La patologia come si ripercuote fuori dall’acqua? Gonfiori, dolori, acne, diventa complicato sentirsi a proprio agio sulla bilancia o davanti allo specchio?

Con la bilancia e con il cibo ho sempre avuto un rapporto sano, per fortuna. Direi che è più l’ossessione dello specchio, perché non ti riflette per come vorresti essere. Non ne faccio un dramma perché so cosa ho, con il mio problema devo conviverci.

La scelta di lasciare Taranto. L’addio al suo allenatore storico Vito D’Onghia. Due decisioni che hanno stravolto la sua vita?

L’indipendenza è una grande conquista. Ho patito la scelta di tagliare il cordone ombelicale che mi legava a Vito, per 12 anni era stato allenatore e pure educatore. Era lui il primo a ripetermi che dopo il liceo un cambiamento sarebbe stato necessario. Quando ti ritrovi nella situazione, quando succede, è una botta emotiva con tanti dubbi. Antonio Satta come allenatore non mi conosceva bene tecnicamente. Una simile rivoluzione proprio l’anno prima delle Olimpiadi è rischiosa. È stato tutto faticoso, pesante. Una scelta ragionata che però mi ha logorato dentro.

A distanza di oltre un anno, la rifarebbe?

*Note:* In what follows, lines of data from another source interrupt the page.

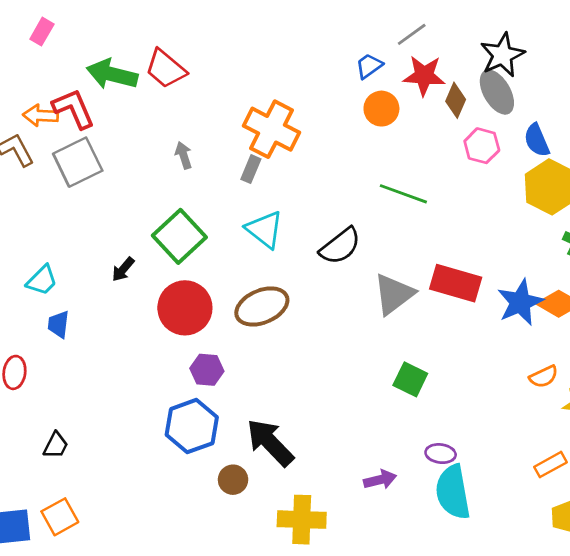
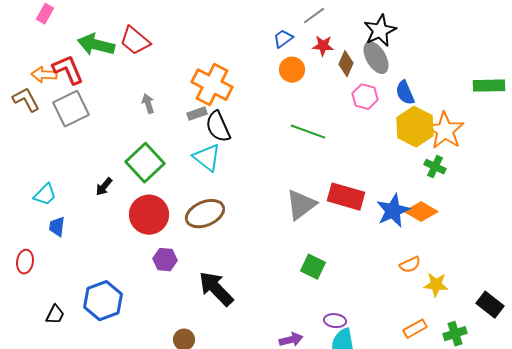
red star: (424, 76) -> (323, 46), size x0.7
gray rectangle: (251, 169) -> (197, 114), turned 48
black semicircle: (340, 246) -> (218, 127), moved, turned 104
blue hexagon: (192, 426) -> (103, 301), moved
black arrow: (270, 443) -> (216, 289), moved

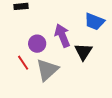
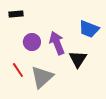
purple circle: (37, 44) -> (32, 42), moved

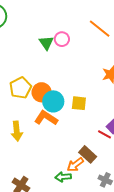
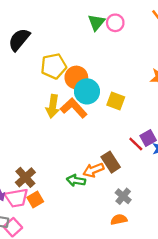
yellow arrow: (17, 131) -> (53, 106), moved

Oggi dico che Torino è la scelta migliore che potessi fare. Ho appena comprato casa, mi sono trasferita insieme a un coinquilino, Rocco, che fa parte del mio gruppo di Taranto: una quindicina di amici che si sono trasferiti qui negli ultimi anni per studiare.

Una vita molto intensa. 

C’è il nuoto a cui è dedicata gran parte della giornata. All’Università ho lasciato Biologia, mi sono iscritta a Psicologia. Gli amici sono importanti, nonostante il pressapochismo di qualche commento. 

Commenti sui social?

Magari posto su Instagram una foto dell’unica sera della settimana in cui esco, vestita un po’ presentabile, perché mi piace essere femminile, e mi tocca leggere: Ah, ma questa non si allena più. Ma se mi alleno due volte al giorno? Devo per forza mettere on line la foto di quando esco dalla piscina con la faccia sfatta per far vedere che fatico e che voglio vincere?

C’è una Pilato fragile?

Sono molto sensibile, quindi mi sento fragile in tutto. Magari sembro forte perché faccio di testa mia, mi sono riempita i piedi di tatuaggi e mia mamma non è molto contenta, non ho peli sulla lingua. È perché so difendermi molto bene.

Com’è Benedetta Pilato ventenne?

Una donna serena. E sono anche felice.